Top of TEXT SHOWN

Ok i see, but very strange. 

They should be very good in the new a-pillars.

Put some ployfill or stuffing like the Focal blackhole behind the driver. That will help will back waves a bit.


----------



## wdemetrius1 (Aug 16, 2007)

Your pillars came out great Bubba!!!


----------



## bigbubba (Mar 23, 2011)

Audible Physics said:


> Ok i see, but very strange.
> 
> They should be very good in the new a-pillars.
> 
> Put some ployfill or stuffing like the Focal blackhole behind the driver. That will help will back waves a bit.


That was my reaction as well....Ok, strange. :laugh:

I'm sure it was something I was not doing correctly. I'll be the first to admit I'm very green when it comes to tuning. The best way I can describe it is it sounded as if both the left and right speaker were connected to the same channel. I could not get the image to center. Maybe if I spent more time with it I could have gotten it to work but I was freaking out due to the amount of time I had till Freeze Fest. Either way this is the new setup and I will make it work.

I have polyfill to put behind the pillars but I wanted to use the Focal Blackhole. Where is a good place to get some?


----------



## DAT (Oct 8, 2006)

bigbubba said:


> That was my reaction as well....Ok, strange. :laugh:
> 
> I'm sure it was something I was not doing correctly. I'll be the first to admit I'm very green when it comes to tuning. The best way I can describe it is it sounded as if both the left and right speaker were connected to the same channel. I could not get the image to center. Maybe if I spent more time with it I could have gotten it to work but I was freaking out due to the amount of time I had till Freeze Fest. Either way this is the new setup and I will make it work.
> 
> I have polyfill to put behind the pillars but I wanted to use the Focal Blackhole. Where is a good place to get some?

Bottom of TEXT SHOWN
Top of INFORMATION PROVIDED

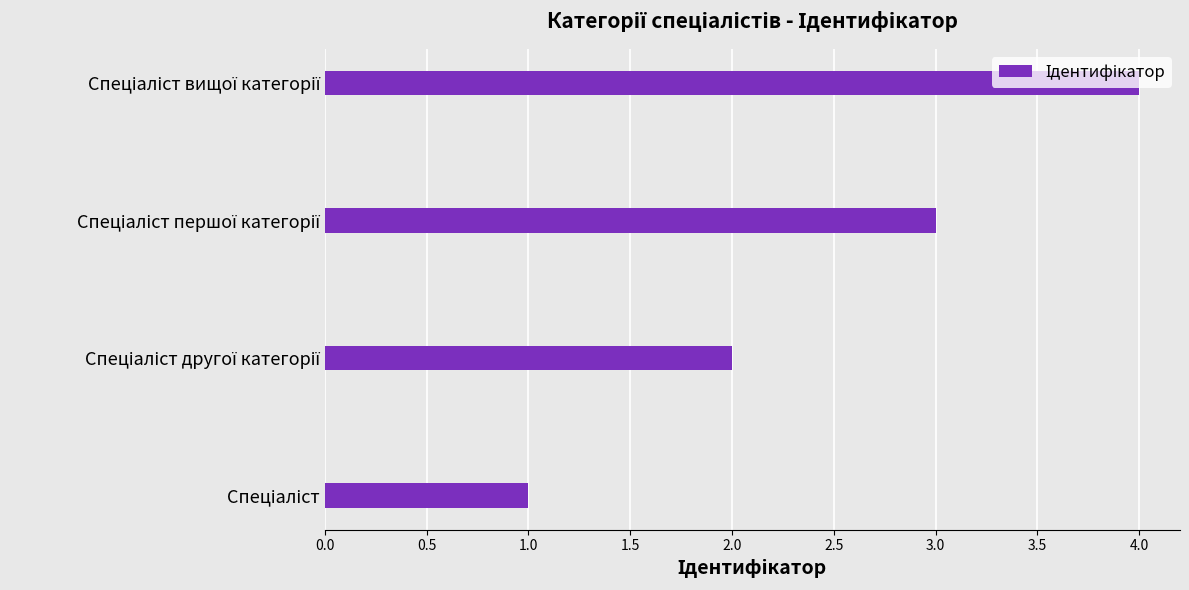

Are the bars horizontal?

Yes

Bottom of INFORMATION PROVIDED

**EXERCISE REQUIREMENTS**
[1] According to the car audio forum thread, what material did bigbubba want to put behind the pillars instead of polyfill?
[2] Continue the car audio forum thread from where it stops.

**RESPONSES TO THE TASKS**
[1] The Focal Blackhole.

[2]
I have some good Wool stuff that works wonders, what they use on all the inwall HT setups... makes a big difference...


----------



## bigbubba (Mar 23, 2011)

DAT said:


> I have some good Wool stuff that works wonders, what they use on all the inwall HT setups... makes a big difference...


What's it called and how can I get some?


----------



## metanium (Feb 2, 2007)

Like the title states..."nothing elaborate". Haha, oh how things change with this sickness we call DIY car audio! Nice freakin' pillars!


----------



## bigbubba (Mar 23, 2011)

metanium said:


> Like the title states..."nothing elaborate". Haha, oh how things change with this sickness we call DIY car audio! Nice freakin' pillars!


Yeah, and to think this isn't even the vehicle I originally wanted to compete with. :laugh: Next I need to redo the sub box.


----------



## metanium (Feb 2, 2007)

bigbubba said:


> Yeah, and to think this isn't even the vehicle I originally wanted to compete with. :laugh: Next I need to redo the sub box.


I'm thinking you keep the down-firing arrangement, but glass that puppy into the factory rear console. Noice!


----------



## BP1Fanatic (Jan 10, 2010)

Nice pillars! I blew a voicecoil in one of my 15's in my SCrew.


----------



## audio+civic (Apr 16, 2009)

Subscribed


----------



## SoulMan76 (Aug 20, 2012)

Nice work man, looking great.


----------



## bigbubba (Mar 23, 2011)

I thought I posted this already. Got the Soul's installed but they will be coming back out to redo the mounting plate. They stick out too far into the door panel. Plus, I need to seal them from the door panel too.


----------



## DAT (Oct 8, 2006)

Love the Souls. Great mid bass


----------



## bigbubba (Mar 23, 2011)

DAT said:


> Love the Souls. Great mid bass


Yeah, I wanted to get the Arian's but they were too deep for my doors. So far I am really happy with them. Sound way better than the Pioneer's in the door. 

I went ahead and threw the pillars/widebands in the truck tonight. Could not stand waiting anymore. Been in the truck for the last hour. There is still a lot of tuning to do but...WOW, I am so happy with the imaging this setup gives so far. Still need to install the Transducers in the pillars. Hope to get that done this weekend. Looks like the wool will be here tomorrow and I will have that in this weekend too. Getting excited to hear what this thing can sound like with a proper tune done to it.


----------



## Melodic Acoustic (Oct 10, 2005)

Glad it is coming together sir.


----------



## bigbubba (Mar 23, 2011)

Workin' on the pillars today. Tryin' to mold in a spot for the Transducer. 









Sand, sand, sand.....sand









Getting there

















Got some thoughts on some grills


----------



## DAT (Oct 8, 2006)

Looking Nice.. you got some of the best speakers in those pillars!!


----------



## wdemetrius1 (Aug 16, 2007)

Looking good Bubba!!!


----------



## bigbubba (Mar 23, 2011)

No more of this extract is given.